We extracted 275,911 dominant pulses from 459.9 h of EVD data. Of these, 112,898 pulses (40.9%) occurred before culture positivity, 41,300 pulses (15.0%) occurred during culture positivity, and 121,713 pulses (44.1%) occurred after it. K-means identified 20 clusters, which were further grouped into metaclusters: tri−/biphasic, single-peak, and artifactual waveforms.
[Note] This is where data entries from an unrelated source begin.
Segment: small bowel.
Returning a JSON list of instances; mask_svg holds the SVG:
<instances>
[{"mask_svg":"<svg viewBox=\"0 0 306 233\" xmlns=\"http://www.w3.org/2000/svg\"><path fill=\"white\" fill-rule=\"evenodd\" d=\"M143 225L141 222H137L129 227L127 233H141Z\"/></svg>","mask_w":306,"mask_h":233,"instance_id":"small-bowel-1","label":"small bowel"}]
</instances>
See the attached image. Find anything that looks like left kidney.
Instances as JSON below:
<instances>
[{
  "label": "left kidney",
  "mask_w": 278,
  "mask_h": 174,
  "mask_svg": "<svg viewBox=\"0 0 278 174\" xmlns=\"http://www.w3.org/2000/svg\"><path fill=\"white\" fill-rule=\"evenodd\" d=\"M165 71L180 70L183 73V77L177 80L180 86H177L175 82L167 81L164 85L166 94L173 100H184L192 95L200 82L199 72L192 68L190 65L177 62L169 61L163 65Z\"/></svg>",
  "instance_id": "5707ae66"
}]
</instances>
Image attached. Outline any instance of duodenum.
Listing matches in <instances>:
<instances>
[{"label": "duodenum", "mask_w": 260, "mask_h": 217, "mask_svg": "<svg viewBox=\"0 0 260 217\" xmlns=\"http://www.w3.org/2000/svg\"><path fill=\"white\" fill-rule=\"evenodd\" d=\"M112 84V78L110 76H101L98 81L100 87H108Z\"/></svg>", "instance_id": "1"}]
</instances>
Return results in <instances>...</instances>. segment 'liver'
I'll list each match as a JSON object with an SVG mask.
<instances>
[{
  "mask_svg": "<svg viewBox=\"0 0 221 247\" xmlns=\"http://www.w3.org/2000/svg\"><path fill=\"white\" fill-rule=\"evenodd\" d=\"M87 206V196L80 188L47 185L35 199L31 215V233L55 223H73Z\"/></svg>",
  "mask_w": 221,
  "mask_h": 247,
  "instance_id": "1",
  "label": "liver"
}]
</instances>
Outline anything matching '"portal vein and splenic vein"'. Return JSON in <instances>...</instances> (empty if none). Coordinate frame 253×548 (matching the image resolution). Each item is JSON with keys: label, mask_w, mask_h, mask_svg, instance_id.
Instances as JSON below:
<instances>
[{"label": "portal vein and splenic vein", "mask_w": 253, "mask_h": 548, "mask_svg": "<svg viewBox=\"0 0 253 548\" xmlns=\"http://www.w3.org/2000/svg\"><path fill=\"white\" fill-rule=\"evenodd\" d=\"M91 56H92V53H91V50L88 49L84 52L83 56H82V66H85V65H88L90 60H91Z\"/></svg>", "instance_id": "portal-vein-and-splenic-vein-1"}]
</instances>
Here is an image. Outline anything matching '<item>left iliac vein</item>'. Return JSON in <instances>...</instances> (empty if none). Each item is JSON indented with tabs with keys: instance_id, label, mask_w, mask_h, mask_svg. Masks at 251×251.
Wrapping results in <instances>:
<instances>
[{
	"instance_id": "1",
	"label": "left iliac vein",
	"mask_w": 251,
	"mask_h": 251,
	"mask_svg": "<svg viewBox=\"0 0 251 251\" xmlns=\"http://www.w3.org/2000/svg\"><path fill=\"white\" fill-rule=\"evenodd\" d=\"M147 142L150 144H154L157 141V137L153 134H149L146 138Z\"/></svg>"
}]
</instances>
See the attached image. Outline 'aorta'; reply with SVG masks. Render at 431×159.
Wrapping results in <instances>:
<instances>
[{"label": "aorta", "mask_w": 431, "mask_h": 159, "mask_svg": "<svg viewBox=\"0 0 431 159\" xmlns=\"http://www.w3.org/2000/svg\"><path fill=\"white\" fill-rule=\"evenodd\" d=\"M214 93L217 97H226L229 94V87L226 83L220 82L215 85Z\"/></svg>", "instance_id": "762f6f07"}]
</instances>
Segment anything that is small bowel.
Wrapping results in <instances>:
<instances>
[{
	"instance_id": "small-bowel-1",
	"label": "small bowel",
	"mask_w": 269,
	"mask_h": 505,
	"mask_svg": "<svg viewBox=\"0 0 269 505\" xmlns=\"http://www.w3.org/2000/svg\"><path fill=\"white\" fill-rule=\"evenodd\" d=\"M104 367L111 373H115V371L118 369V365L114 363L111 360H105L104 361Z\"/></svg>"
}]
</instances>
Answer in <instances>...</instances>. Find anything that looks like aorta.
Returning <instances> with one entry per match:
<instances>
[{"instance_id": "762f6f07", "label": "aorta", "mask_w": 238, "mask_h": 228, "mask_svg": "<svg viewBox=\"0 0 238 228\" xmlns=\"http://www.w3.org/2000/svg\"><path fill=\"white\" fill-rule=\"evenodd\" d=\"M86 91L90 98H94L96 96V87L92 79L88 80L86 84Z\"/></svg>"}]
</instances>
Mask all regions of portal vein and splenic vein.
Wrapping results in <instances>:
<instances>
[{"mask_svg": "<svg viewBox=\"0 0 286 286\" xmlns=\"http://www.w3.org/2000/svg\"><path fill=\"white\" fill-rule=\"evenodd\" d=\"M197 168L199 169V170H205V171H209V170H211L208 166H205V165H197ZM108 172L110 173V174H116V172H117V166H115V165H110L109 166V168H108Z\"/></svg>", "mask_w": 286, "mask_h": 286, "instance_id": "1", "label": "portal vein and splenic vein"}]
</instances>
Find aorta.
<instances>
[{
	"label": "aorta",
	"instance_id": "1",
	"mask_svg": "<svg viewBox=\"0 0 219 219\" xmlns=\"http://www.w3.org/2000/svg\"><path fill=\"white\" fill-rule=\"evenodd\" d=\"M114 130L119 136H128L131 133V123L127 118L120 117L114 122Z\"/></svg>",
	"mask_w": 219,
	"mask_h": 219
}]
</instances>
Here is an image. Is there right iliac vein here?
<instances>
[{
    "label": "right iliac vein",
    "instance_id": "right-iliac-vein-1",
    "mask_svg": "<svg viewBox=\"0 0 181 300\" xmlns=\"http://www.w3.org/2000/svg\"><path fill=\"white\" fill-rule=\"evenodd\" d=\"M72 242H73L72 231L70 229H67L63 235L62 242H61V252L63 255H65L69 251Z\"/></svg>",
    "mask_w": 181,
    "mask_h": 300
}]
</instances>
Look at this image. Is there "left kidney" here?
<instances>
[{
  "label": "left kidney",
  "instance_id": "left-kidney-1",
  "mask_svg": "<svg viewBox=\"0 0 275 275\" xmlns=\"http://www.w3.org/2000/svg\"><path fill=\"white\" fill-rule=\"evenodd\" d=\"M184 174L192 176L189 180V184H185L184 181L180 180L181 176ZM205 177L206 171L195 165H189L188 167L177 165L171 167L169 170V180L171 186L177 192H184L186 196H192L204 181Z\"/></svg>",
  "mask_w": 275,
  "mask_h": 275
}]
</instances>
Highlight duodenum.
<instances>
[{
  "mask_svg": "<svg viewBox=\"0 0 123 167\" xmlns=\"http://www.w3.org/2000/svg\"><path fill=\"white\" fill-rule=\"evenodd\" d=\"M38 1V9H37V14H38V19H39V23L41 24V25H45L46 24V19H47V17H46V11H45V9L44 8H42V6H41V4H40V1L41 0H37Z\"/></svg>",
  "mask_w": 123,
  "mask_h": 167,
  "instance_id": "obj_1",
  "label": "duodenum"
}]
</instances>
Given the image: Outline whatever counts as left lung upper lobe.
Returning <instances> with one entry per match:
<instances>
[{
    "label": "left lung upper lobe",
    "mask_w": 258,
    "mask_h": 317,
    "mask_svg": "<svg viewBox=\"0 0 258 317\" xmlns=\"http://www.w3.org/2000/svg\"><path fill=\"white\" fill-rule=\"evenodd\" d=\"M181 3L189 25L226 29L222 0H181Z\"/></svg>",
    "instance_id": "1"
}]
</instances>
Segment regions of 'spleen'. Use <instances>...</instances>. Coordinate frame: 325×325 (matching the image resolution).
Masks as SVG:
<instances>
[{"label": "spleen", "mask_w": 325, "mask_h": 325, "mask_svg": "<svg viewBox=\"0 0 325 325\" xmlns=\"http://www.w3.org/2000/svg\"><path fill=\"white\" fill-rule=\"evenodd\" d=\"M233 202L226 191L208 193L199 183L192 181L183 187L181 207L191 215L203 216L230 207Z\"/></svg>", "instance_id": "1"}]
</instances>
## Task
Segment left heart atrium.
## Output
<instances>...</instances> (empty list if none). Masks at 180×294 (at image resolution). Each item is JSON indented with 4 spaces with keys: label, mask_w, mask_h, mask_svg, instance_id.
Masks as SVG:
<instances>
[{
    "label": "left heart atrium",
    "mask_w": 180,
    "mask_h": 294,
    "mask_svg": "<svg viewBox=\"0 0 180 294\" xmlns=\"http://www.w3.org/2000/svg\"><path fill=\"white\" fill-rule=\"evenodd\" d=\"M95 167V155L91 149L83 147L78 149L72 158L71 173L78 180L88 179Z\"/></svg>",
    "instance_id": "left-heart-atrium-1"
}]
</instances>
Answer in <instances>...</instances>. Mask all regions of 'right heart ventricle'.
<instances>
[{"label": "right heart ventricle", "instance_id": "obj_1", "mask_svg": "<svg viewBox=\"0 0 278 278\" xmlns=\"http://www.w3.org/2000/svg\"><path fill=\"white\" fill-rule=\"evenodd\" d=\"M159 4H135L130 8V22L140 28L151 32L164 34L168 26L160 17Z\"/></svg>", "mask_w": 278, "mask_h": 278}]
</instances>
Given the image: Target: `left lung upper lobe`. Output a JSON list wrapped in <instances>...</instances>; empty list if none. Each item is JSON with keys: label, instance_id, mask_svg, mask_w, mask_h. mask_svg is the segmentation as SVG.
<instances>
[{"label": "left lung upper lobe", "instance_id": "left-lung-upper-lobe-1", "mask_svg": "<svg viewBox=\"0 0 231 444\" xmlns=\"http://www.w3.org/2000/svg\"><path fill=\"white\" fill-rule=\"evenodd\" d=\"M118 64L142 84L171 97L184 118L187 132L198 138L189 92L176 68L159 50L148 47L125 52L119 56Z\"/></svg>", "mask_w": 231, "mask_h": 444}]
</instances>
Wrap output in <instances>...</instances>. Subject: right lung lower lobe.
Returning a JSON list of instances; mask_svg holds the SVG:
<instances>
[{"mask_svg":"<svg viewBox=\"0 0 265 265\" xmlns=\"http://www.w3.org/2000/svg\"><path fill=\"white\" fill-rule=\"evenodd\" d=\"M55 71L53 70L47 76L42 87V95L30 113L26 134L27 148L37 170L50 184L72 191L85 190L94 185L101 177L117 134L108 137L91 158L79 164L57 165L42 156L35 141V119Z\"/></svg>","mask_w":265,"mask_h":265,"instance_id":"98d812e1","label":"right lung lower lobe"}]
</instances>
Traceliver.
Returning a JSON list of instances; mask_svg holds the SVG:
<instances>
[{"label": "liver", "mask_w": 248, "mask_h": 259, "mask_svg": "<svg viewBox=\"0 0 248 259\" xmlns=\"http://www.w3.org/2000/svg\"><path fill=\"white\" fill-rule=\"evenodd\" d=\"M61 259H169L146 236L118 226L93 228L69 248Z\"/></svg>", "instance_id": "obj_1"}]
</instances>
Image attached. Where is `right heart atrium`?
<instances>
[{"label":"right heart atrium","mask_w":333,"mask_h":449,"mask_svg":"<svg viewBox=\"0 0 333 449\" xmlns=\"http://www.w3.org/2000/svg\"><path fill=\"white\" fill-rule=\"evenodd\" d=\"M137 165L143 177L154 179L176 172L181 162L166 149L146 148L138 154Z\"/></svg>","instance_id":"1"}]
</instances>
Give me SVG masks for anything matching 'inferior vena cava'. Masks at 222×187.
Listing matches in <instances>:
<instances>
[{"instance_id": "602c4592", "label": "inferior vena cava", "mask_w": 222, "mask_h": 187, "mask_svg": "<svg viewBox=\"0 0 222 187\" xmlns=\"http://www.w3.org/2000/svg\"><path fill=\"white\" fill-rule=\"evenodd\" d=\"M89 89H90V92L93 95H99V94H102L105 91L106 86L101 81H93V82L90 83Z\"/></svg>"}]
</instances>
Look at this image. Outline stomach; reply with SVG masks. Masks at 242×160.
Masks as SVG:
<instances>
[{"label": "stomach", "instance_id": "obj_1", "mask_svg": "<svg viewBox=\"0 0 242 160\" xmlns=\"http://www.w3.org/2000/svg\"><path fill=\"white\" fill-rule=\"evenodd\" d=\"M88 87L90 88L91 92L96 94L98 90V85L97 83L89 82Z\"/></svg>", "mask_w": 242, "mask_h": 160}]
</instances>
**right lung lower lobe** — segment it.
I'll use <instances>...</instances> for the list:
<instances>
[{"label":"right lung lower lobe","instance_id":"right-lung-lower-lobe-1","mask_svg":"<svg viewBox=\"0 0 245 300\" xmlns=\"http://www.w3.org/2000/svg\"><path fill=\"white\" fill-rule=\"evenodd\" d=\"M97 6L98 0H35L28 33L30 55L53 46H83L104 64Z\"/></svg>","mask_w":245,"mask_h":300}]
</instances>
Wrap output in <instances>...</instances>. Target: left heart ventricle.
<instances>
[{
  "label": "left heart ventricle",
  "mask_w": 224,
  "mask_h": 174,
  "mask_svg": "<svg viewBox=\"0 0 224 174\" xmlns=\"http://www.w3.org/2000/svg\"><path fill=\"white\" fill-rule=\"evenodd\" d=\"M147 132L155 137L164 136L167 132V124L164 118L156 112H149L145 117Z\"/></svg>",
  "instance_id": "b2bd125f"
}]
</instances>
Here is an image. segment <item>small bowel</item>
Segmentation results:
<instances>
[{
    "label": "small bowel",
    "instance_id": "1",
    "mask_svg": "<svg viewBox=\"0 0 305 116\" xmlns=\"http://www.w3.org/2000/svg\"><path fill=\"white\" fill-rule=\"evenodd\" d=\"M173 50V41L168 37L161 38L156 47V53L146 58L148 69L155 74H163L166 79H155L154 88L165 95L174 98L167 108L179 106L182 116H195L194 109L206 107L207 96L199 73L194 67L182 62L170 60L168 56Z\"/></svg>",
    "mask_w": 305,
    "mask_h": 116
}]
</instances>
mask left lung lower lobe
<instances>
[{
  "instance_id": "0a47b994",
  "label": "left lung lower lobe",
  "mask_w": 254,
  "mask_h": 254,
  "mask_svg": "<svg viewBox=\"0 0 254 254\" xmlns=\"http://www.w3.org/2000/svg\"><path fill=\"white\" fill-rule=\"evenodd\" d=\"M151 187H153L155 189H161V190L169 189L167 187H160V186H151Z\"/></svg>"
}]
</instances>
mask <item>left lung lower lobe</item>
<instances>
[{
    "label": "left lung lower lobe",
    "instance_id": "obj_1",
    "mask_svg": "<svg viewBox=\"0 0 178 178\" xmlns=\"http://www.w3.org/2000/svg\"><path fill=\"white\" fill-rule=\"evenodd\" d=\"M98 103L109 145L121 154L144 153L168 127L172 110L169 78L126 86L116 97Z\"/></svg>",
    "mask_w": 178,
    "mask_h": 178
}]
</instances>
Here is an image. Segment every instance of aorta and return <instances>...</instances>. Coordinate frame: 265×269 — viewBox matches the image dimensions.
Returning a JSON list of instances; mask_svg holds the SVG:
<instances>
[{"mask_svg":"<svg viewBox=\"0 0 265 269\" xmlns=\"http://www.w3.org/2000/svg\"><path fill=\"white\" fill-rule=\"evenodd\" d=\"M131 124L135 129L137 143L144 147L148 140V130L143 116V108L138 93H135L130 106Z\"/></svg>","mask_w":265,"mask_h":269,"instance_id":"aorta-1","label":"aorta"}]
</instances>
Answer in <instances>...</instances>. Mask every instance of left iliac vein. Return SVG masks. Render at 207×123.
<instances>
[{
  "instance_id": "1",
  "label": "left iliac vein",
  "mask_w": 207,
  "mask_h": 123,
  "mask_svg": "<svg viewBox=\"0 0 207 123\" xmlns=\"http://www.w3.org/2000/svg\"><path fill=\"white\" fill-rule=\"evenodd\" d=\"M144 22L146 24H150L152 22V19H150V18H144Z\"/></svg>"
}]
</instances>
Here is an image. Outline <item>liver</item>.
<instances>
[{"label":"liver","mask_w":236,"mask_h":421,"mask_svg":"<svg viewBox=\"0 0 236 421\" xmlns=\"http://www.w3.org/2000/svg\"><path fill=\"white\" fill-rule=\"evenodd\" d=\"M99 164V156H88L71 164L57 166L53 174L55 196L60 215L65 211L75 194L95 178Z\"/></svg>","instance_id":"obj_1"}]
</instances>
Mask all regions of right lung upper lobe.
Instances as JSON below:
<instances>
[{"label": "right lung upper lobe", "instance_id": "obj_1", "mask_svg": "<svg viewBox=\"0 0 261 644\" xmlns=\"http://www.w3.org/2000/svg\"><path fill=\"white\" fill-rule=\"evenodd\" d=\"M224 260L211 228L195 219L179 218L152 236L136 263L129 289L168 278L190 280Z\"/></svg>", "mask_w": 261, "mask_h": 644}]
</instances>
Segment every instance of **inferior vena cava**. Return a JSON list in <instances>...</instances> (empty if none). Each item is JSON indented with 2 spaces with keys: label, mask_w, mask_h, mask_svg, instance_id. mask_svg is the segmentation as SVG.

Prior to ventriculitis, 61.8% of dominant pulses were tri−/biphasic; this percentage reduced to 22.6% during ventriculitis and 28.4% after it (p < 0.0001) (Fig. 1a, b).

Fig. 1
figure 1

Changes in the distribution of intracranial pressure tri−/biphasic (green), single-peak (yellow), and artifactual (red) waveforms. (a) Cumulative changes before, during, and after ventriculitis; an asterisk denotes a significant change (p < 0.0001). (b) The top 20 metaclusters; the inset in each graph indicates the dynamic time warping distance to the centroid of each waveform. (c) Change point analysis (in days) indicating that there is a change in the distribution of the waveforms at least 1 day before the diagnosis of ventriculitis. (d) Changes in the distribution of clusters over time (in days) before and after ventriculitis

Change point analysis [21] with 99% confidence showed a significant change in the distribution of the metaclusters 1 day before the cultures that revealed ventriculitis were sent away for analysis (Fig. 1c, d).

Discussion

There is a compelling need for identification of ventriculitis that does not rely on CSF sampling. We analyzed ICP waveforms before, during, and after adjudication of ventriculitis. We found significant differences in the distribution of the morphologies of the ICP waveforms. Using change point analysis, we further identified that there was a significant difference in the distribution of the cluster 1 day before the cultures that revealed ventriculitis were sent away for analysis. The distribution of ICP waveform morphology changes significantly prior to the clinical diagnosis of ventriculitis and may be a potential biomarker.

This study had the following limitations: (1) the study cohort included only ventriculitis patients, and a comparison with matched controls is warranted in order to create any predictive models; and (2) to generalize this finding across different institutions, further validation using external data is required. In our future work, we plan to address these challenges by comparing our ventriculitis cohort with a matched control group, in order to develop predictive models using ICP waveform dynamics as a biomarker for ventriculitis. Additionally, an external validation study is under way.